## begin

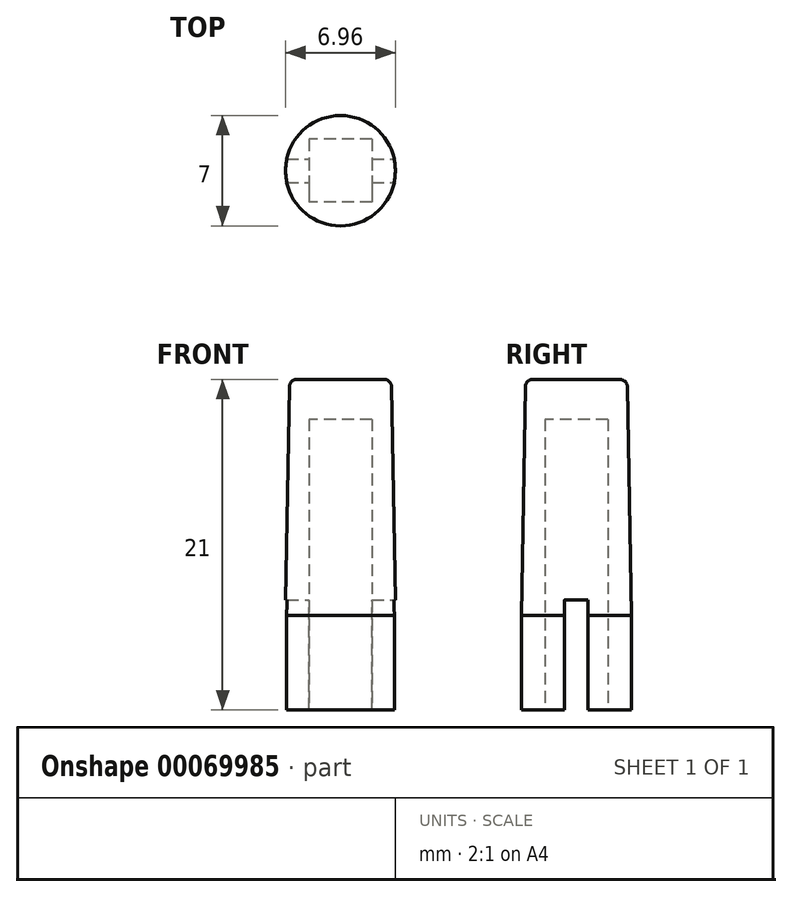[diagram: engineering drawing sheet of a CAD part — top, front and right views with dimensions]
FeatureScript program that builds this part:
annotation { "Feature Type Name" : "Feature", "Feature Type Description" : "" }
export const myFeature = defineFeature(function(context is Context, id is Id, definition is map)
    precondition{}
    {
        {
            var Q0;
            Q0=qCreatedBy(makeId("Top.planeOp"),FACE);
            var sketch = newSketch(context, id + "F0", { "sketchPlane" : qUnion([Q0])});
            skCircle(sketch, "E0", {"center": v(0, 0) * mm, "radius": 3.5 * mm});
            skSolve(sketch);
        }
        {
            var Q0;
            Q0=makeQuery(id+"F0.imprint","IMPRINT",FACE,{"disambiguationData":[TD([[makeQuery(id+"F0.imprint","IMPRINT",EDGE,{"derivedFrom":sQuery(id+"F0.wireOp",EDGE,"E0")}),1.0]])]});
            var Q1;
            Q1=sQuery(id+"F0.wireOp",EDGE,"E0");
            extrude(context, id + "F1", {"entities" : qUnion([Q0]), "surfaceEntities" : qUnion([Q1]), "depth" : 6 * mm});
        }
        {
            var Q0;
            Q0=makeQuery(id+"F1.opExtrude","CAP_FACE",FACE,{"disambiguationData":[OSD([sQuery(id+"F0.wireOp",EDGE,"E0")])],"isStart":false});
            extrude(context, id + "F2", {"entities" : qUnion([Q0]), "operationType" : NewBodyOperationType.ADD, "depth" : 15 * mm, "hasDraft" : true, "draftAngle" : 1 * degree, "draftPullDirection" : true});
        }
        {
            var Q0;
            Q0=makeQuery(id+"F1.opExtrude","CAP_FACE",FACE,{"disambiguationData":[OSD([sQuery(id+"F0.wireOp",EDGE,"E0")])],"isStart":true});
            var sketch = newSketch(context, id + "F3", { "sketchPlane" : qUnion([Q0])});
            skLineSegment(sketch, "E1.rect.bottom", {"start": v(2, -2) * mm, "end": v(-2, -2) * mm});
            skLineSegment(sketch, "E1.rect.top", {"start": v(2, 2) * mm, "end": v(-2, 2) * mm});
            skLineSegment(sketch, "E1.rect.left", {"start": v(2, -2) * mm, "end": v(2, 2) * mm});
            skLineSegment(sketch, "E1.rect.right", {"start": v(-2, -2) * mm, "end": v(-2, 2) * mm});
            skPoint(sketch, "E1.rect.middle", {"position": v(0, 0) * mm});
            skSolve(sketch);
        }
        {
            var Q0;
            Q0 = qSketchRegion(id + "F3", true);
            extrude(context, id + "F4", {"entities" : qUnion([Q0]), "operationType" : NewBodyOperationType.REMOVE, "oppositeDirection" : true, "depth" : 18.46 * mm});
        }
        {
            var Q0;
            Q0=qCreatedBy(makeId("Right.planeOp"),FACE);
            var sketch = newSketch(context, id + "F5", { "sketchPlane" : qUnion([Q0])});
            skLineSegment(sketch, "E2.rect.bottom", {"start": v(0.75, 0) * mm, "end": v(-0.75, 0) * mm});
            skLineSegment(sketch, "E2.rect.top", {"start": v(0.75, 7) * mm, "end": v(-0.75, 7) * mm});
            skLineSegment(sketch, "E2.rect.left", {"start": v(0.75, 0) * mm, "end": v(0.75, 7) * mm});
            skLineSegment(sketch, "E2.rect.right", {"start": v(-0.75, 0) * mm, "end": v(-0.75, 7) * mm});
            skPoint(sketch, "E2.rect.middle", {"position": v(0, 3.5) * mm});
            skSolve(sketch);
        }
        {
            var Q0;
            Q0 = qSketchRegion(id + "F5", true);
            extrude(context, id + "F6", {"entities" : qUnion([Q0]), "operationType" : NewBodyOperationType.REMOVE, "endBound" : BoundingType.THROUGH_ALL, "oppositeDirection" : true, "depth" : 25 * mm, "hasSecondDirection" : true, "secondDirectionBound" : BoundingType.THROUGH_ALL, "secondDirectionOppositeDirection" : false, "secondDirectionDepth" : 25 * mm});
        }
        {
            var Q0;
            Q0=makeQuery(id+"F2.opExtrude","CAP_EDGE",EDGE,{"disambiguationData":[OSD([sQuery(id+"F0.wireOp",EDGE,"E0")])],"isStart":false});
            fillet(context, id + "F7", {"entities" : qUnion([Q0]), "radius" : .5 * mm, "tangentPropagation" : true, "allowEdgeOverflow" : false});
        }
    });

## end

● The request: Locate each line in the records above that contains the string "qCreatedBy", and copy those lines out.

● Result:
            Q0=qCreatedBy(makeId("Top.planeOp"),FACE);
            Q0=qCreatedBy(makeId("Right.planeOp"),FACE);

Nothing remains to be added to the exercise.